=== Given instruction ===
Please state which expression the forum post below on Perl junctions says is currently not allowed.

I mean, hey, they currently don't even allow C<< any(2,3,4) * 2 == 8 >>,
do they? See
http://search.cpan.org/~cfranks/Perl6-Junction-1.40000/lib/Perl6/Junction.pm#TO_DO
I don't think Perl6::Junction is ready for core. I don't know how much
it would take to make junctions ready for core.
I'm not even sure what semantics they should have. As you say:
> The semantics of 'any' are much less straightforward, especially if you
> want
> to reason about memory usage. Does creating the junction object involve
> taking
> a copy of the array? More importantly, the 'any' junction cannot be used
> to
> implement a list membership test that works in all cases.

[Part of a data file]
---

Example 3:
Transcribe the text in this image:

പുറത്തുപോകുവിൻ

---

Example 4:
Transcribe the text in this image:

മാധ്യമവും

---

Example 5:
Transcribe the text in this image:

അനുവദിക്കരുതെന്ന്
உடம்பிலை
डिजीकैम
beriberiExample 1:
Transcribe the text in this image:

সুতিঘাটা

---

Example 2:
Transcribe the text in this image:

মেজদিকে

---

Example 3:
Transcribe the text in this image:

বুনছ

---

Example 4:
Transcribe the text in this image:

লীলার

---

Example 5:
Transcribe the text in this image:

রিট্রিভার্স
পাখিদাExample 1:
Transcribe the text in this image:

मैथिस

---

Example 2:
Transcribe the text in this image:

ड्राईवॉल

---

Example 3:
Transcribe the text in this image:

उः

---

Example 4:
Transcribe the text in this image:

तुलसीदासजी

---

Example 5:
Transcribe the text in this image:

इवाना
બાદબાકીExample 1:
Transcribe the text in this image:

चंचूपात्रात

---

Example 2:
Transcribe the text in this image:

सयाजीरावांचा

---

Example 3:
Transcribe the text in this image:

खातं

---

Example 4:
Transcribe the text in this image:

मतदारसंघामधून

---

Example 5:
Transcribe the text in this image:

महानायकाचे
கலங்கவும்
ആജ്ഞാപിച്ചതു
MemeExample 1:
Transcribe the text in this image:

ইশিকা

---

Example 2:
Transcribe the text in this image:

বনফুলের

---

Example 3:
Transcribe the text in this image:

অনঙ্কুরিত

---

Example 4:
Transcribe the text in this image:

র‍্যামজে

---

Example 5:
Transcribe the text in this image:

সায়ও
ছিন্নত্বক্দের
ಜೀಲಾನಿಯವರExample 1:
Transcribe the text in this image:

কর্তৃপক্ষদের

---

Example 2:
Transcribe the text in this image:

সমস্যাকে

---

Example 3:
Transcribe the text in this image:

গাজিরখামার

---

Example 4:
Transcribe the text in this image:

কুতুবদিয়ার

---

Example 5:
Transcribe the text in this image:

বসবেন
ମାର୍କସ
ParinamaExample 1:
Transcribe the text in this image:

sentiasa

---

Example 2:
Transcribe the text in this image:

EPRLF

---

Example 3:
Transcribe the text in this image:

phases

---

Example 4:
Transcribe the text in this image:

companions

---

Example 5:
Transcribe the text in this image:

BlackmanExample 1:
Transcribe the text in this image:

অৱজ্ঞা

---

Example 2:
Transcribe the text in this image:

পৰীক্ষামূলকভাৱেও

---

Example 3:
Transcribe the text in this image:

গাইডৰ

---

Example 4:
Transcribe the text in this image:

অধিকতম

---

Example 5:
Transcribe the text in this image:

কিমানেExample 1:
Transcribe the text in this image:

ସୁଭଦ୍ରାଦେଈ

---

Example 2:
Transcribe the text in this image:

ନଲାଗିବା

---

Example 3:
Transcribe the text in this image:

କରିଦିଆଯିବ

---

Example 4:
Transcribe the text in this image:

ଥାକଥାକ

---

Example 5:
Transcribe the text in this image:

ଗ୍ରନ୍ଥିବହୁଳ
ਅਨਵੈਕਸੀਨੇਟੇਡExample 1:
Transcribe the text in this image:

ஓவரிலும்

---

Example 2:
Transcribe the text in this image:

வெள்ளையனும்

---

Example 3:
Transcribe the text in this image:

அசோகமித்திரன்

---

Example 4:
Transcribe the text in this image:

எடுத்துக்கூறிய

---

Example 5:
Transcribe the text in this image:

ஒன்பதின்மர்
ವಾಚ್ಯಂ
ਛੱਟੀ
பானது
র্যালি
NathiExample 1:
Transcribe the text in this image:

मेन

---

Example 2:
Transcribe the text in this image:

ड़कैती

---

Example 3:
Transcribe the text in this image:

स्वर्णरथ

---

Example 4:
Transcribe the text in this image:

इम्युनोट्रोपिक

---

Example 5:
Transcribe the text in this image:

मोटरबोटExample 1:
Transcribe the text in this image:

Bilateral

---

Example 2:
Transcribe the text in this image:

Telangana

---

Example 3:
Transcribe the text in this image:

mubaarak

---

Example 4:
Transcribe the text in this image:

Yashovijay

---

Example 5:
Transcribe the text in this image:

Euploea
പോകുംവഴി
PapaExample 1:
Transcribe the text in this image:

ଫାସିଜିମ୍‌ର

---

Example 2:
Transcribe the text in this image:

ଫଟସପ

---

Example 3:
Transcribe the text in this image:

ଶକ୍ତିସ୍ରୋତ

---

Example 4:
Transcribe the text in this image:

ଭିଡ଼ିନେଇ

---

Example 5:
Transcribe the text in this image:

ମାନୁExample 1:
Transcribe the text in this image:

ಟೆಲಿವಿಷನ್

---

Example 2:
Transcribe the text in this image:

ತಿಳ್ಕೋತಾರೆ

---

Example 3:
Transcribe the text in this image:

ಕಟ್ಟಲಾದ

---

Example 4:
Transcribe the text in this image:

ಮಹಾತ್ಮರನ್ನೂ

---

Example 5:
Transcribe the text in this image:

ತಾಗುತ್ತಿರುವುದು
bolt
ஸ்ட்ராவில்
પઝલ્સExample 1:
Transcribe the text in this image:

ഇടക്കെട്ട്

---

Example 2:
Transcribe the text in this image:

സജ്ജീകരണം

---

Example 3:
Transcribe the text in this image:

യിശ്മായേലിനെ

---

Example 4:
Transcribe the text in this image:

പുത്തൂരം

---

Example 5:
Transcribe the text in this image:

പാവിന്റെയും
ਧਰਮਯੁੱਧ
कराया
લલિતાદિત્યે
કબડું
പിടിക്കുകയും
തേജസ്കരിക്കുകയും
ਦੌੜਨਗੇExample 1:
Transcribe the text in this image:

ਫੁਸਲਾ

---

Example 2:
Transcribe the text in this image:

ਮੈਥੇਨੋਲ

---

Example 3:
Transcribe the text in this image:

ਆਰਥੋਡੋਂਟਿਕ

=== Complete output ===
any(2,3,4) * 2 == 8